---------- The records ----------

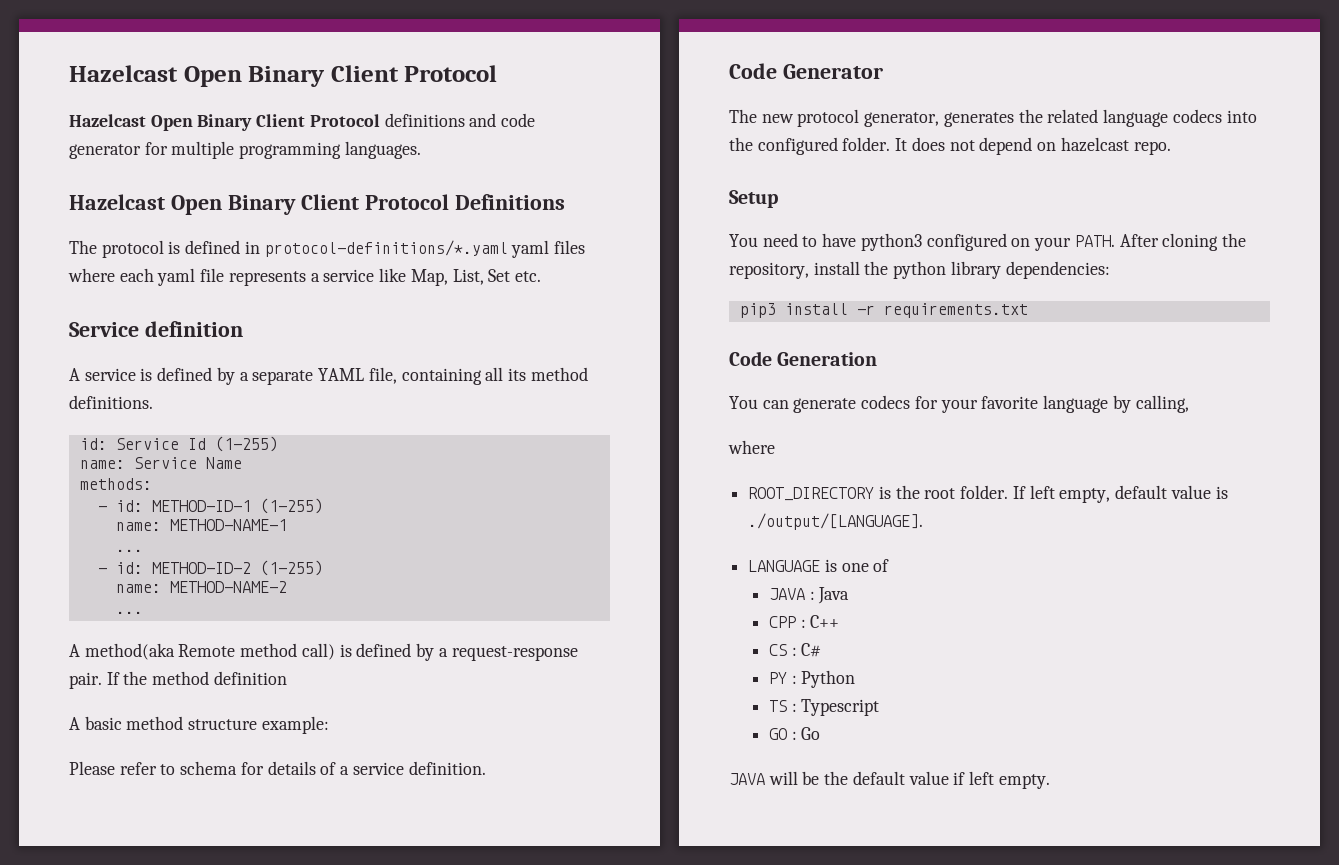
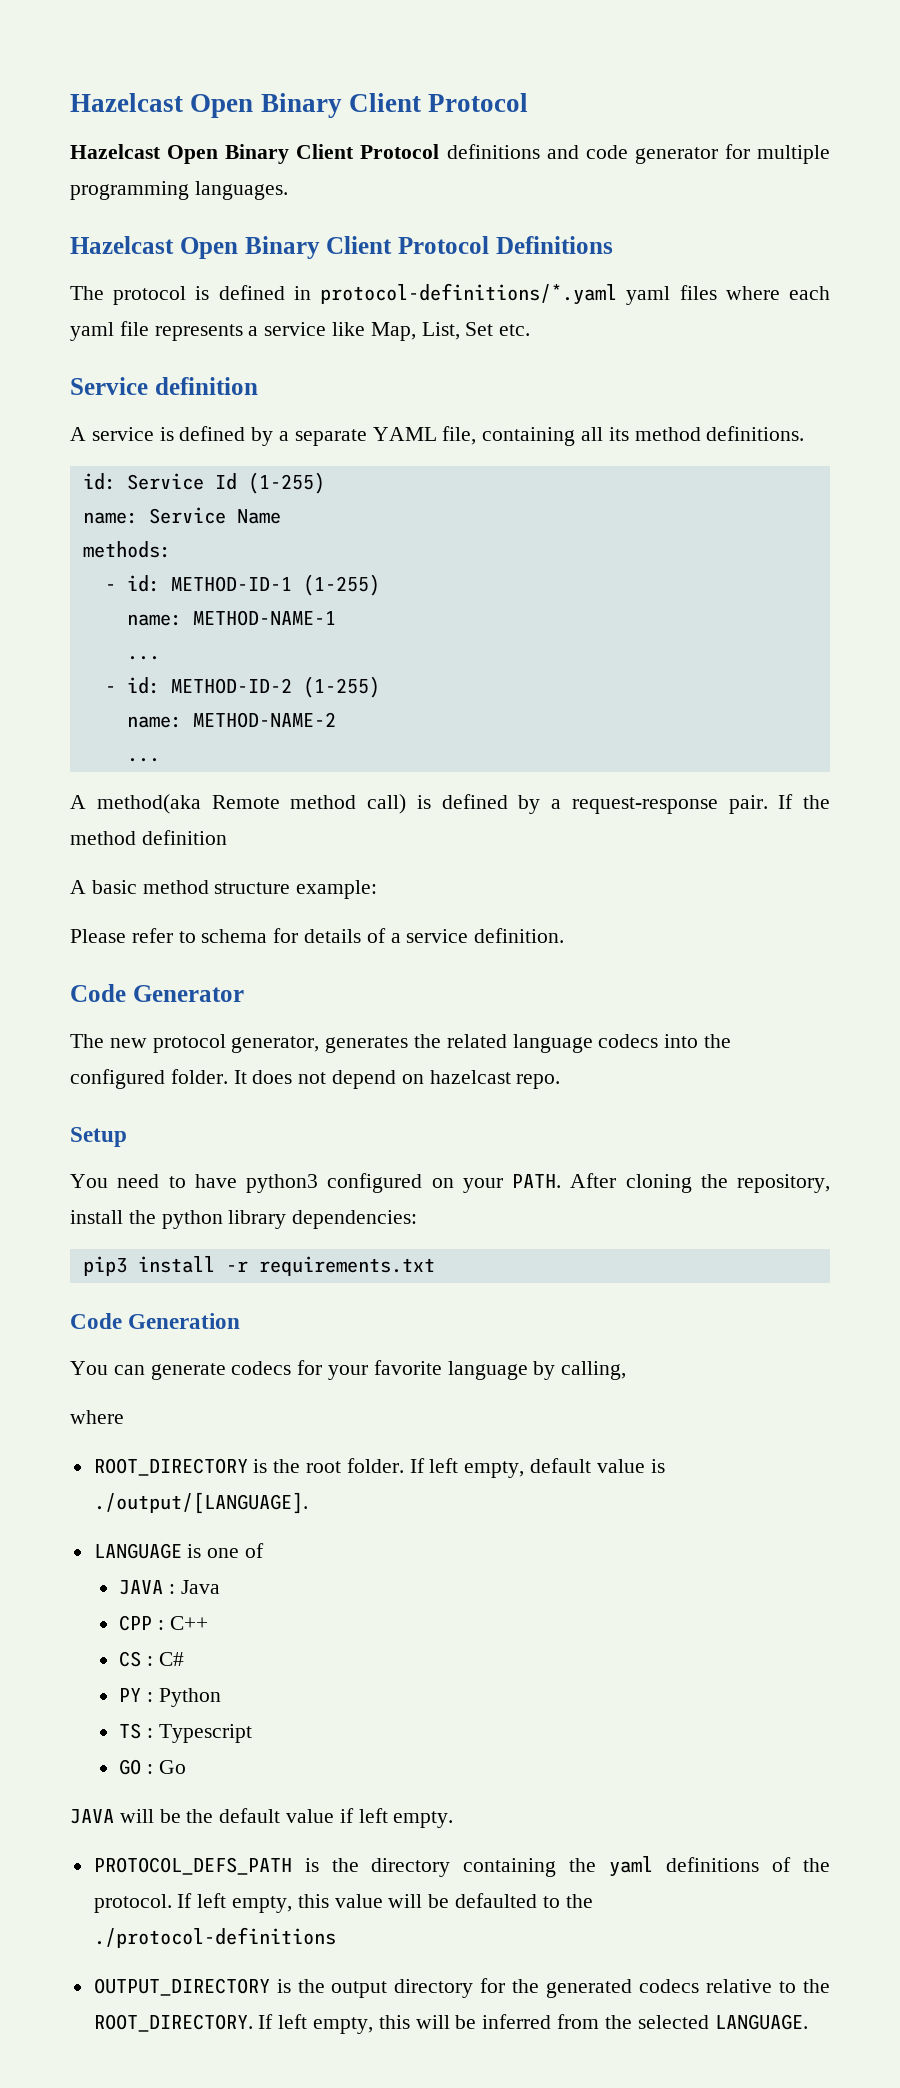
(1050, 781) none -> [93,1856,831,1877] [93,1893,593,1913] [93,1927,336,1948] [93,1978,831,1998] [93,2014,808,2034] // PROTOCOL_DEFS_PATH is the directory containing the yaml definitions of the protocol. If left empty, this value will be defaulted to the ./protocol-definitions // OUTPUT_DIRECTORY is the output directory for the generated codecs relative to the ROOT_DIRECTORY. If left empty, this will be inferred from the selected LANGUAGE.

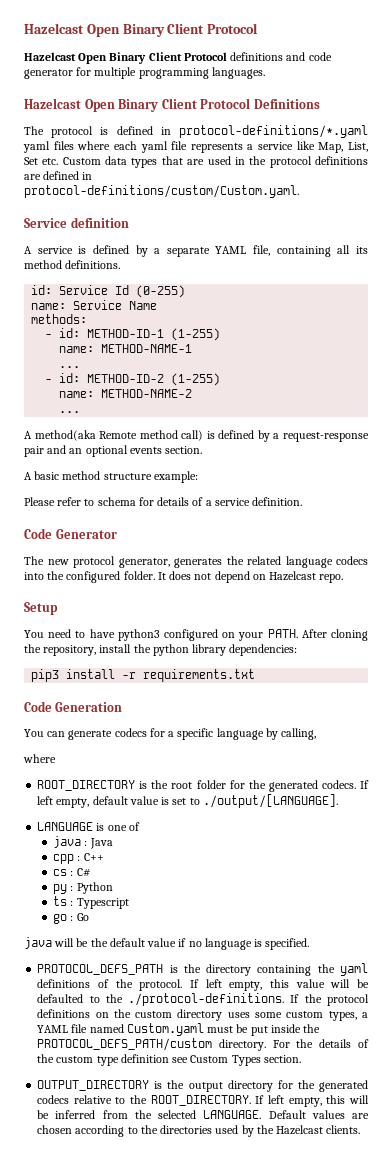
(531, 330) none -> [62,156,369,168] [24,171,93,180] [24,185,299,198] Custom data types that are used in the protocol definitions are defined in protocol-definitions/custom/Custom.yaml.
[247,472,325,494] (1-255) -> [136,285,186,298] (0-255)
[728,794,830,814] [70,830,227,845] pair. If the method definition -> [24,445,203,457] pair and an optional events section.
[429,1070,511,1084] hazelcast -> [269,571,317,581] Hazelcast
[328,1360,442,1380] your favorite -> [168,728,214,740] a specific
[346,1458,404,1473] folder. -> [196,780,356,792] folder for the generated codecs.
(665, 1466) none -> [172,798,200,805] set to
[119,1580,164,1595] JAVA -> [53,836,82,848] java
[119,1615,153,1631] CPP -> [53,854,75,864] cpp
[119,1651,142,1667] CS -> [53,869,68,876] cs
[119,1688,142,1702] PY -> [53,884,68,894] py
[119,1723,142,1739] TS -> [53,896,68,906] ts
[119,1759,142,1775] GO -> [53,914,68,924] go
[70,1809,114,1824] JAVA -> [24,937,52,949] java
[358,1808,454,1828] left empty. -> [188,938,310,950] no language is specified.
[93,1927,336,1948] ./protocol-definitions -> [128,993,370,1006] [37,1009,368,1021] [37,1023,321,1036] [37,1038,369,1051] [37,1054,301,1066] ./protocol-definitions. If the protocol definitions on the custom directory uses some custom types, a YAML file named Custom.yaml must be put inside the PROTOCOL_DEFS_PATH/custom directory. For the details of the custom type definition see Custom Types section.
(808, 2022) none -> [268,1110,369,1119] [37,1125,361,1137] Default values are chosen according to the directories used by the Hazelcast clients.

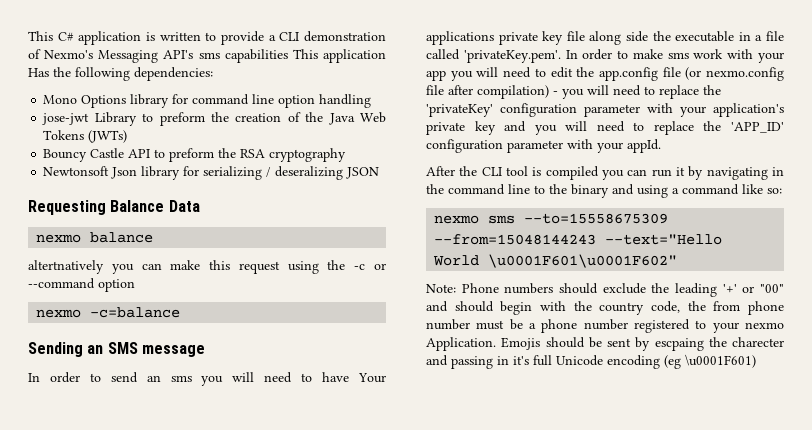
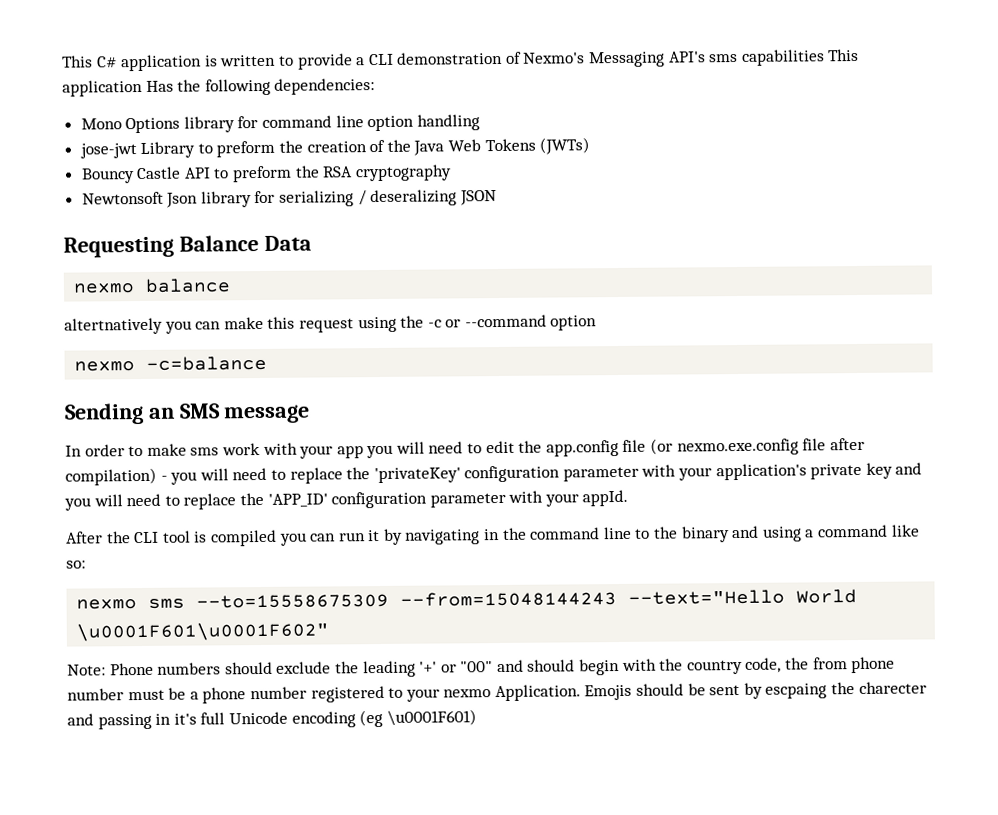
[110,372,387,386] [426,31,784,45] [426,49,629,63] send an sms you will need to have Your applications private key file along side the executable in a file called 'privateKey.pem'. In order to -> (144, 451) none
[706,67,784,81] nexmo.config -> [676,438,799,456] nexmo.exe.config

----------

What is expected: Show all lines from the data that contain "used".

Task solution:
(531, 330) none -> [62,156,369,168] [24,171,93,180] [24,185,299,198] Custom data types that are used in the protocol definitions are defined in protocol-definitions/custom/Custom.yaml.
(808, 2022) none -> [268,1110,369,1119] [37,1125,361,1137] Default values are chosen according to the directories used by the Hazelcast clients.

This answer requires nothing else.